10. Apparatus according to claim 9, wherein the toner supply means comprises a toner stirring member disposed in a toner reservoir, means being provided for supplying the toner stirring member with a bias voltage.

11. Apparatus according to claim 9 or 10, wherein the toner supply means comprises at least one doctor blade for producing a toner layer of substantially uniform thickness.

12. Apparatus according to claim 9 wherein the photosensitive member is carried by a reciprocable member which is provided on each of the opposite sides of the photosensitive member with a toner reservoir,the reciprocable member being provided at an outlet of each toner reservoir with an electrode plate, reciprocation of the reciprocable member causing the toner in the alternate reservoirs to be forced past the respective electrode plates so as to be charged thereby and formed thereby in a layer on the photoconductive layer.

13. Apparatus according to any of claims 9-12 in which the irradiating means comprises a rotary polygonal mirror.

14. Electrophotographic apparatus substantially as hereinbefore described with reference to and as shown in any of Figures 1-4 of the accompanying drawings.

15. Any novel integer or step, or combination of integers or steps, hereinbefore described and or shown in the accompanying drawings irrespective of whether the present claim is within the scope of, or relates to the same or a different invention from that of, the preceding claims.

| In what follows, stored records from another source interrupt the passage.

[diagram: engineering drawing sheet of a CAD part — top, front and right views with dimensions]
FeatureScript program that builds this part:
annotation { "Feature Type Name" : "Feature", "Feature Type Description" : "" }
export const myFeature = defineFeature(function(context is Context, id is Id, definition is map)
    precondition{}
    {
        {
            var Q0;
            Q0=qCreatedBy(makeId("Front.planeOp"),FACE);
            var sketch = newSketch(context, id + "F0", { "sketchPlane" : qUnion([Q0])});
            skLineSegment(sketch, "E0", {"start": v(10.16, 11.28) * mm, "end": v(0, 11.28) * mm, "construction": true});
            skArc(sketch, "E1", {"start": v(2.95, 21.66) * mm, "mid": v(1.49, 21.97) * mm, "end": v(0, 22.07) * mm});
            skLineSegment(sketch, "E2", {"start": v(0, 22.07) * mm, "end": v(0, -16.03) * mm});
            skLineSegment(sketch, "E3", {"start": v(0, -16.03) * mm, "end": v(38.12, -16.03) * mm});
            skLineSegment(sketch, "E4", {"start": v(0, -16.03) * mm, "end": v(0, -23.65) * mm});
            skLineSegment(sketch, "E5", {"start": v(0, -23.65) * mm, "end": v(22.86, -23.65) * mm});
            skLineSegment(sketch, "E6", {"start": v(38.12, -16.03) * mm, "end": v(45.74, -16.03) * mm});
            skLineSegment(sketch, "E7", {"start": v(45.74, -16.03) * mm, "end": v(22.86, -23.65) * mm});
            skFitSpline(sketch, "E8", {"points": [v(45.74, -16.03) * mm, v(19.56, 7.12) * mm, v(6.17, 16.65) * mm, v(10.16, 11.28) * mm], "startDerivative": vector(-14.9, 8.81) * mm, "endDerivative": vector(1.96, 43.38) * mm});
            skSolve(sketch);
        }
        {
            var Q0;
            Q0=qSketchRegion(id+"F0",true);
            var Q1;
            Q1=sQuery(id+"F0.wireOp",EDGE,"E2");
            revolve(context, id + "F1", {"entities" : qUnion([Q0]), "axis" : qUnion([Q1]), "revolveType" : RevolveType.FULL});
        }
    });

16. An electrophotographic process comprising; a first step in which a toner charged in advance is uniformly attached to substantially the whole surface of a photosensitive member composed of a transparent support a transparent electrode formed on the surface of said support and a photoconductive layer formed on the surface of said electrode; a second step in which a portion of said photoconductive member is irradiated with light from the side of said transparent support, thereby lowering the electrical resistance of said photoconductive layer at the irradiated portion; a third step in which charges which are opposite in polarity to the charges in said toner are injected into said toner, through said transparent electrode and the selected photoconductive layer at said irradiated portion at which the electrical resistance has been lowered; and a fourth step in which the toner on said irradiated portion is transferred to a recording medium positioned so as to face said photoconductive layer.